A Toronto mother is looking for answers and an apology after the hospital where she gave birth to a stillborn baby lost the infant’s body.
In fall 2021, Rachel Osbourne-Hutchinson was thrilled to be having a baby. Her pregnancy was going well, but seven weeks before she was due, Osbourne-Hutchinson thought she was going into early labour.
Her husband Chris drove her to Etobicoke General Hospital. Shortly after, she delivered a stillborn baby girl. She named her Iah, and was able briefly to hold her.
“Then the doctor came and said, [If] you do want to try [to get pregnant] again, it would be good to do an autopsy to see if it could tell you something … why this happened.’ We said ok,” explained Osbourne-Hutchinson.
At the time, she says she was told her baby would be sent to the Hospital for Sick Children to be examined. “Chris and I both signed paperwork approving the autopsy, they told us within 24 hours, her body would go to Sick Kids where they would complete the autopsy.”
Etobicoke General gave her footprints of her baby girl and she went home to grieve and arrange a funeral.
“I planned exactly what I wanted her celebration to look like,” she said.
But Osbourne-Hutchinson needed her baby’s body back first.
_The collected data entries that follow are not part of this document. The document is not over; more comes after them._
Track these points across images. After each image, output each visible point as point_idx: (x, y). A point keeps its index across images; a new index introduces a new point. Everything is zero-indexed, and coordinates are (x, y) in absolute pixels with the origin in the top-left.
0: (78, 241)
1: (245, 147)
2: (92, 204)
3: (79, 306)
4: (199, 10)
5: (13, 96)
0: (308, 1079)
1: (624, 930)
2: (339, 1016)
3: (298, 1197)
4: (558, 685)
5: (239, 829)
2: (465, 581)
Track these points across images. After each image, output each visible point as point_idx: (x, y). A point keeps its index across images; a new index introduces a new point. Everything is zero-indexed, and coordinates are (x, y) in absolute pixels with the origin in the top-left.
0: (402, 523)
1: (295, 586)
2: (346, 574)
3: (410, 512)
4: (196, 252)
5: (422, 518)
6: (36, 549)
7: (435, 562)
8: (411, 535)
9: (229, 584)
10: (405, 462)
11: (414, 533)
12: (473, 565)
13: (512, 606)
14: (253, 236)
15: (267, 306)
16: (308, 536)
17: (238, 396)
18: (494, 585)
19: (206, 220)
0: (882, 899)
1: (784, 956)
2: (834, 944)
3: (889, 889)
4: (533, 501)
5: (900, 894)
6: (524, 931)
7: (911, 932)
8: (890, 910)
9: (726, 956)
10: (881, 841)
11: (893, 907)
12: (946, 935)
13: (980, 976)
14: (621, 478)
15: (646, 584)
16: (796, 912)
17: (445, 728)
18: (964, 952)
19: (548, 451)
She tried calling multiple times to find out when that would be but no one replied.
She waited weeks, and then months.
“I was concerned we weren’t hearing back from somebody, I didn’t know what to think,” Osbourne-Hutchinson recalled.
Six months after her baby was born, a grief support coordinator from SickKids Hospital called to tell her the hospital had started an investigation. Then, she received an email that stated Iah’s body did not go to the children’s hospital.
“I was just devastated, my mind started going to the worst case scenario, that my baby was out there in the cold, unprotected, by herself.”
Osbourne-Hutchinson says Etobicoke General staff told her they didn’t know where her baby’s body was either. “We don’t know what happened. That was it,” she told CityNews.
“I haven’t been able to say goodbye to her properly, it’s this lingering thing that weighs on my chest, I’m anxious all the time, this is an open wound I’m walking around with,” she added.
Almost two years later, in July of 2023, Osbourne-Hutchinson was pregnant again and about to give birth to her now one-year-old daughter when she got a phone call from an Etobicoke General employee.
“She said, ‘Oh, we have your daughter’s body, she was here the whole time.’ … They were just saying come pick her up like I left her at a daycare or something. This is two years later,” explained Osbourne-Hutchinson.
“Where was she all this time? And now, honestly, is the body you’re trying to give me even my daughter? … I have no reason to trust them,” she added.
Months went by, and Osbourne-Hutchinson refused to take the body until she got answers. She said the hospital wasn’t helpful.
She says the hospital then gave her an ultimatum through a text to a friend who had been helping her. It stated: “If we don’t hear from you or Rachel by the end of day this Friday June 14, we will be proceeding with a hospital disposal process.”
Kathryn Marshall, Osbourne-Hutchinson’s lawyer, said her client wants a DNA test to prove this is her baby’s body, adding this is a case of gross negligence.
“That was absolutely appalling … the treatment of her baby like it was just a piece of garbage,” said Marshall “I don’t understand in this country and in our medical system, a baby could just be lost … and a patient told we don’t know where your baby is.”
So far, Marshall says the hospital is not willing to provide a DNA test and has not given a reason why. “We want her baby to come home, want to know it is her baby, and put her baby to rest.”
Marshall adds she and her client also want accountability. “We want to know what went wrong, where in the process did this fall apart? What is being done by the hospital to ensure this does not happen to another mother?”
CityNews reached out to Etobicoke General Hospital, asking if there’s been an investigation, and why it won’t agree to a DNA test.
A statement from the hospital reads in part, “We are not able to share details regarding individual patient matters.”
The Ministry of Health tells CityNews this case is “troubling” and “rare.” Ontario’s Chief Coroner Dr. Dirk Huyer also said that if there are concerns about the identity of a body, his office would typically investigate.
Meanwhile, Osbourne-Hutchinson continues to wait for the day she can honour her lost child.
“I feel like until I get answers and I get to properly say goodbye to her and get answers I feel like I have failed that child as a mother.”